From the line with "4.4 Installing the" to the line with "Just position the", retype every line exactly, including those two, and leave out the rest of the data below.

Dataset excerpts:
================================
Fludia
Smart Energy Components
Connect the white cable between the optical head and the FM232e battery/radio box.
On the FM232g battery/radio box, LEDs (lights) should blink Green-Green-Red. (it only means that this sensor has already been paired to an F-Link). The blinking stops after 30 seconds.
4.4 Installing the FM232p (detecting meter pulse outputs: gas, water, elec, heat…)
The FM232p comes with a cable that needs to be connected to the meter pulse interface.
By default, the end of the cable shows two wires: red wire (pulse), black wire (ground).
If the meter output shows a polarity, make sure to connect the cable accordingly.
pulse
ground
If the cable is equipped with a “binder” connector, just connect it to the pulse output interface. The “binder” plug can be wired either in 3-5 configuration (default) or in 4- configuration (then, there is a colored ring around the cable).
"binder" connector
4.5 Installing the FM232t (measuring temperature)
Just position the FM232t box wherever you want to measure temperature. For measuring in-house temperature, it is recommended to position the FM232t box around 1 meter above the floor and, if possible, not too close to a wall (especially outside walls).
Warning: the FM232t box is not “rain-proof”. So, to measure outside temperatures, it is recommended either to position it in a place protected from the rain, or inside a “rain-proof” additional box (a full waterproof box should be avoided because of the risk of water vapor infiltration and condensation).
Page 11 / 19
================================
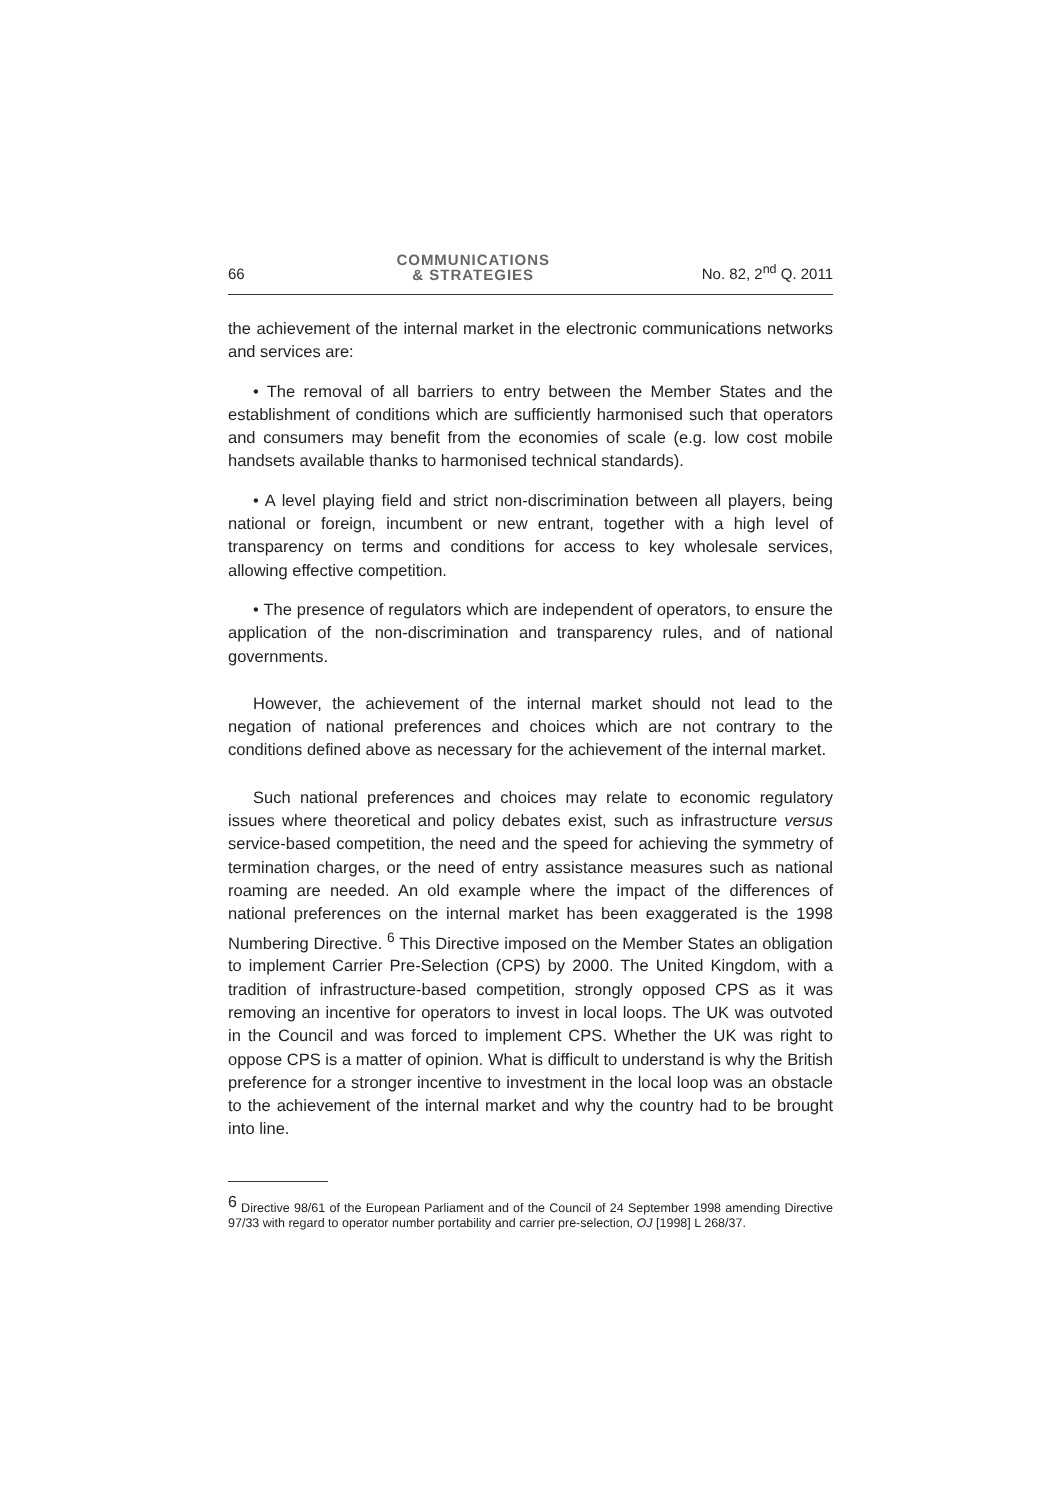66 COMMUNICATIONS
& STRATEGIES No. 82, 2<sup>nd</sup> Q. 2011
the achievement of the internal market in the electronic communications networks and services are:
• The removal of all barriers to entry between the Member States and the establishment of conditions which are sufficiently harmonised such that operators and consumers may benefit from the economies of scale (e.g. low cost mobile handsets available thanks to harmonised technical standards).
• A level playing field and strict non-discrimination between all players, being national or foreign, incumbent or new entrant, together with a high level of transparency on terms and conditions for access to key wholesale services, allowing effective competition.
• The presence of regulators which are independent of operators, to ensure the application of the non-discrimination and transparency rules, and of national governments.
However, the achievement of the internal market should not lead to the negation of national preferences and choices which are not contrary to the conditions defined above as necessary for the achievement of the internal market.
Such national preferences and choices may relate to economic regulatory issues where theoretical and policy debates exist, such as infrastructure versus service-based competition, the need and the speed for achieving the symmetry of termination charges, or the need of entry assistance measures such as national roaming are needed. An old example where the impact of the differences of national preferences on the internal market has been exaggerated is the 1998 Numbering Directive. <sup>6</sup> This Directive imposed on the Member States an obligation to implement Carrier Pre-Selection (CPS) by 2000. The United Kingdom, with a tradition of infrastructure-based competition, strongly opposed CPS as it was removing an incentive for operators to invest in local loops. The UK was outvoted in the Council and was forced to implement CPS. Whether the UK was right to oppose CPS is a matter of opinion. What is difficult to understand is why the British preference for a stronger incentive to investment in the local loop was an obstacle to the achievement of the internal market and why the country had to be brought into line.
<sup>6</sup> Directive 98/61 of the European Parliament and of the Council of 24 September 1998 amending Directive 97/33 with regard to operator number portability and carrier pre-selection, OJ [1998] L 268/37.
================================
Output of the task:
4.4 Installing the FM232p (detecting meter pulse outputs: gas, water, elec, heat…)
The FM232p comes with a cable that needs to be connected to the meter pulse interface.
By default, the end of the cable shows two wires: red wire (pulse), black wire (ground).
If the meter output shows a polarity, make sure to connect the cable accordingly.
pulse
ground
If the cable is equipped with a “binder” connector, just connect it to the pulse output interface. The “binder” plug can be wired either in 3-5 configuration (default) or in 4- configuration (then, there is a colored ring around the cable).
"binder" connector
4.5 Installing the FM232t (measuring temperature)
Just position the FM232t box wherever you want to measure temperature. For measuring in-house temperature, it is recommended to position the FM232t box around 1 meter above the floor and, if possible, not too close to a wall (especially outside walls).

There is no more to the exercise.